後半の2つの手順では、コマンドを実行するために高度な回復モードで起動する必要があります。あらかじめ起動可能なWindows USBメモリを作成しておきましょう。

1. ブートドライブとの接続を確認する

自作PCなどケース付きのデスクトップパソコンを使用している場合は、まずケースを開けて配線を点検しましょう。ドライブはケーブルを介してマザーボードに接続されています。両端のコネクタがしっかりと差し込まれているか、外れていないかを確認し、一度抜いてから挿し直してみるのも有効です。その後、起動できるかどうかを確認します。

ノートパソコンの場合も基本的な考え方は同じです。分解して内部の接続を確認できる技術があるなら自分で点検してもよいですが、自信がない場合は、他の対処法で解決しないときにサービスセンターへ持ち込むことをおすすめします。

2. ブート順序を変更する

Windows 11/10で「ブートデバイスが見つかりません」エラーが出たときの対処法

パソコンの起動時、BIOSまたはUEFIは「ブート順序」に従って起動デバイスを探します。もしUSBメモリが挿さったままになっていて、かつ1番目の起動デバイスがUSBに設定されていると、ハードディスクではなくUSBから起動しようとして失敗することがあります。この場合は、USBメモリを抜いて再起動するか、BIOS設定画面でブート順序を変更すれば問題は解決します。

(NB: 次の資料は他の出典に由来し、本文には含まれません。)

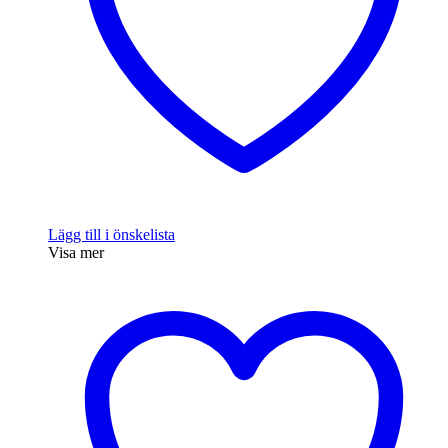
Lägg till i önskelista
Visa mer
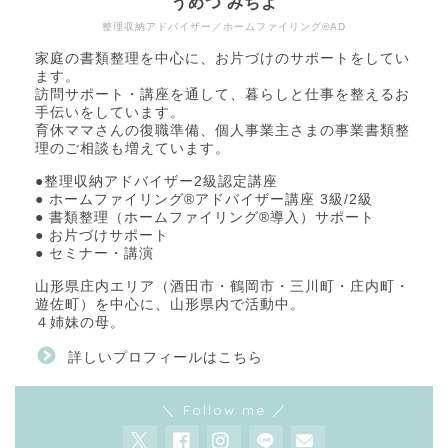
うめつ みちよ
整理収納アドバイザー／ホームファイリング®AD
家庭の書類整理を中心に、お片づけのサポートをしてい
ます。
訪問サポート・講座を通して、暮らしと仕事を整えるお
手伝いをしています。
育休ママさんの復職準備、個人事業主さまの事業書類整
理のご相談も増えています。
●整理収納アドバイザー2級認定講座
● ホームファイリング®アドバイザー講座 3級/2級
● 書類整理（ホームファイリング®導入）サポート
● お片づけサポート
● セミナー・講演
山形県庄内エリア（酒田市・鶴岡市・三川町・庄内町・
遊佐町）を中心に、山形県内で活動中。
４姉妹の母。
詳しいプロフィールはこちら
＼ Follow me ／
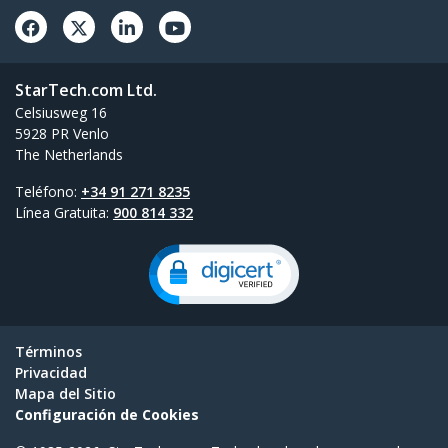
StarTech.com Ltd.
Celsiusweg 16
5928 PR Venlo
The Netherlands
Teléfono:
+34 91 271 8235
Línea Gratuita:
900 814 332
Términos
Privacidad
Mapa del Sitio
Configuración de Cookies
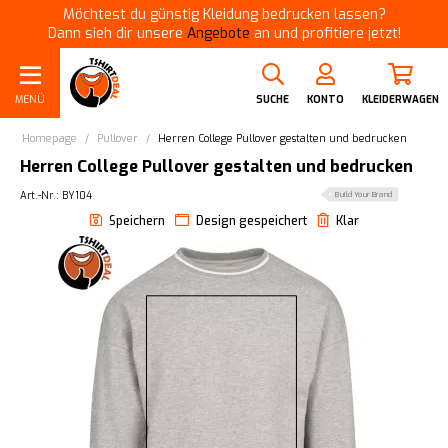
Möchtest du günstig Kleidung bedrucken lassen?
Dann sieh dir unsere
Angebote
an und profitiere jetzt!
MENÜ
SUCHE
KONTO
KLEIDERWAGEN
Homepage
/
Pullover
/
Herren College Pullover gestalten und bedrucken
Herren College Pullover gestalten und bedrucken
Art.-Nr.: BY104
Build Your Brand
Speichern
Design gespeichert
Klar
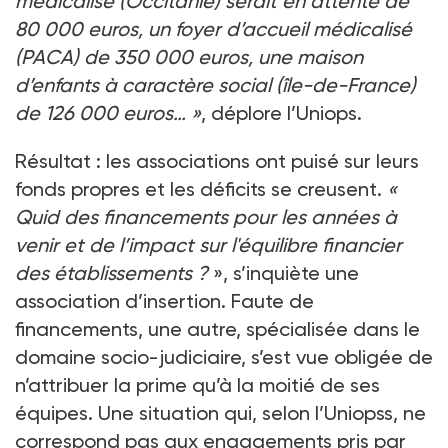
médicalisé (Occitanie) serait en attente de
80 000 euros, un foyer d’accueil médicalisé
(PACA) de 350 000 euros, une maison
d’enfants à caractère social (île-de-France)
de 126 000 euros… »
, déplore l’Uniops.
Résultat : les associations ont puisé sur leurs
fonds propres et les déficits se creusent.
«
Quid des financements pour les années à
venir et de l’impact sur l'équilibre financier
des établissements ?
», s’inquiète une
association d’insertion. Faute de
financements, une autre, spécialisée dans le
domaine socio-judiciaire, s’est vue obligée de
n’attribuer la prime qu’à la moitié de ses
équipes. Une situation qui, selon l’Uniopss, ne
correspond pas aux engagements pris par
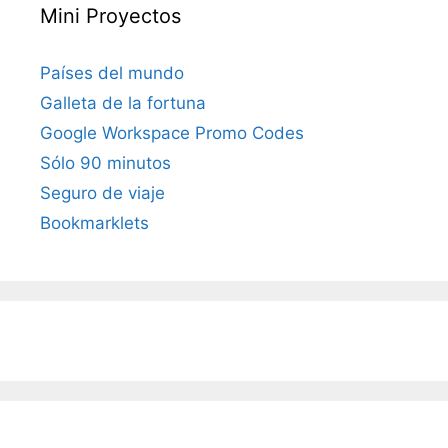
Mini Proyectos
Países del mundo
Galleta de la fortuna
Google Workspace Promo Codes
Sólo 90 minutos
Seguro de viaje
Bookmarklets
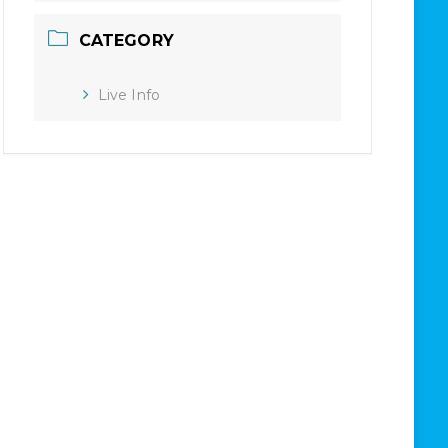
CATEGORY
Live Info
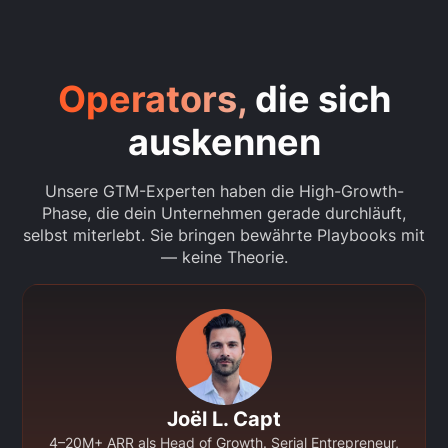
Operators,
die sich
auskennen
Unsere GTM-Experten haben die High-Growth-
Phase, die dein Unternehmen gerade durchläuft,
selbst miterlebt. Sie bringen bewährte Playbooks mit
— keine Theorie.
Joël L. Capt
4–20M+ ARR als Head of Growth. Serial Entrepreneur,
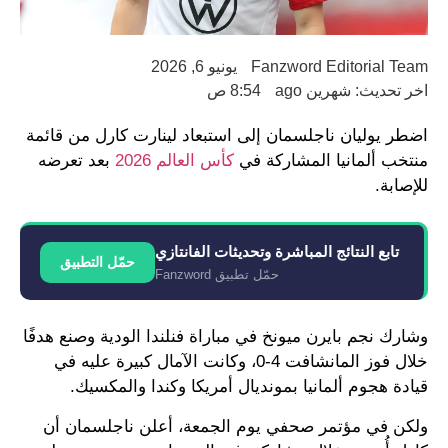
Fanzword Editorial Team
يونيو 6, 2026
اخر تحديث: شهرين ago
8:54 ص
اضطر يوليان ناجلسمان إلى استبعاد لينارت كارل من قائمة
منتخب ألمانيا المشاركة في
كأس العالم 2026
بعد تعرضه
للإصابة.
تابع النتائج المباشرة وتحديثات الفانتازي
حمّل التطبيق
حمّل تطبيق Fanzword
وشارك نجم بايرن ميونخ في مباراة فنلندا الودية وصنع هدفًا
خلال فوز المانشافت 4-0، وكانت الآمال كبيرة عليه في
قيادة هجوم ألمانيا بمونديال أمريكا وكندا والمكسيك.
ولكن في مؤتمر صحفي يوم الجمعة، أعلن ناجلسمان أن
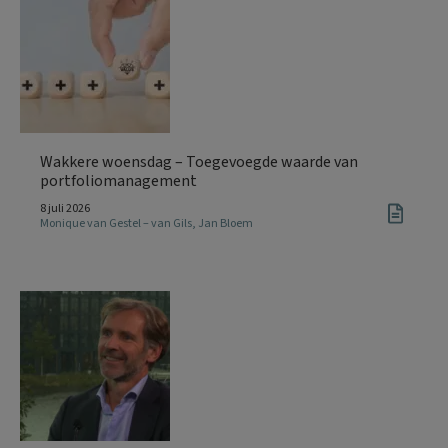
Wakkere woensdag – Toegevoegde waarde van
portfoliomanagement
8 juli 2026
Monique van Gestel – van Gils
,
Jan Bloem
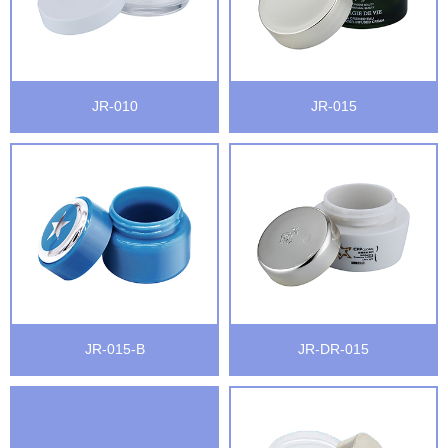
JR-010
JR-015
JR-015-B
JR-DR-015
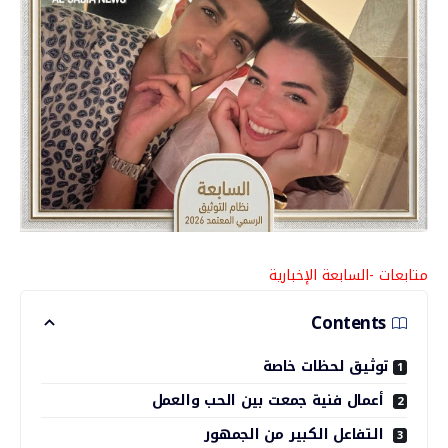
متابعات -السابعة الإخبارية
Contents
توثيق لحظات خاصة
أعمال فنية جمعت بين الحب والعمل
التفاعل الكبير من الجمهور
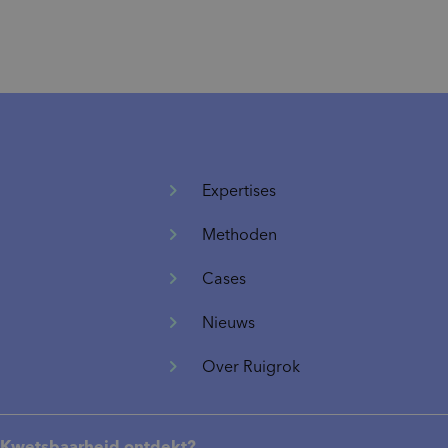
Expertises
Methoden
Cases
Nieuws
Over Ruigrok
Kwetsbaarheid ontdekt?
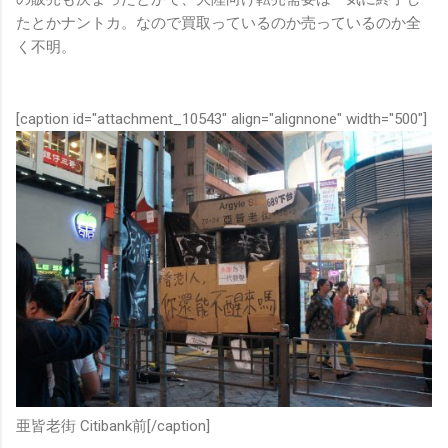
たとかナントカ。なので買取っているのか売っているのか全
く不明。
[caption id="attachment_10543" align="alignnone" width="500"]
亜皆老街 Citibank前[/caption]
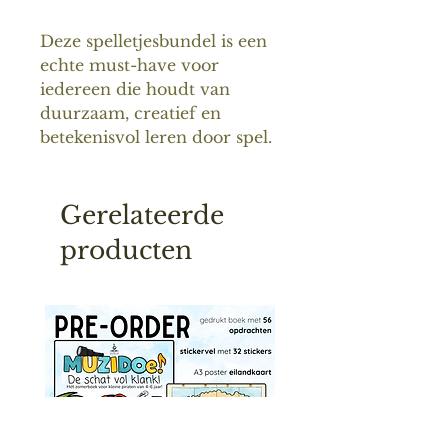
Deze spelletjesbundel is een
echte must-have voor
iedereen die houdt van
duurzaam, creatief en
betekenisvol leren door spel.
Gerelateerde
producten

ハードウェア側に問題がないようであれば、次はソフトウェア面からの修復を試みましょう。起動可能なUSBメモリを使って高度な回復モードで起動し、コマンドプロンプトを開きます。

3. 回復環境からブートレコードを修復する

コマンドプロンプトでは、bootrecコマンドを使用してBCD(ブート構成データ:Boot Configuration Data)を再構築できます。BCDにはWindowsの起動方法に関する構成情報が格納されており、これが破損するとBIOSはブートドライブを見つけられなくなります。まずは以下のコマンドを実行してみましょう。

bootrec /rebuildbcd

Windows 11/10で「ブートデバイスが見つかりません」エラーが出たときの対処法

より詳しい修復手順については、マスターブートレコード(MBR)の修復に関する記事も参考になります。そこでは以下のコマンドオプションが紹介されています。

bootrec /fixmbr

bootrec /fixboot

bootrec /scanos

bootrec /rebuildbcd

これらのコマンドの実行が完了したら、パソコンを再起動します。ブートドライブが正しく検出され、Windowsが起動するはずです。

4. プライマリパーティションがアクティブになっているか確認する

Windows 11/10で「ブートデバイスが見つかりません」エラーが出たときの対処法

複数のパーティションを持つハードディスクでは、Windowsがインストールされているパーティションを「プライマリパーティション」と呼びます。そして重要なのは、そのパーティションが「アクティブ」に設定されている必要があるという点です。ここではDiskPartツールを使ってパーティションをアクティブ化します。GUIにはアクセスできないため、コマンドプロンプトから実行します。

DiskPart
list disk
select disk 0
list volume
select volume X(XはWindowsがインストールされているボリューム番号)
active
exit

実行が完了すると、プライマリドライブがアクティブになり、問題なくパソコンを起動できるようになります。必ず正しいボリュームを選択してください。誤ったボリュームを指定すると、再度設定をやり直すことになってしまいます。

この記事がお役に立てば幸いです。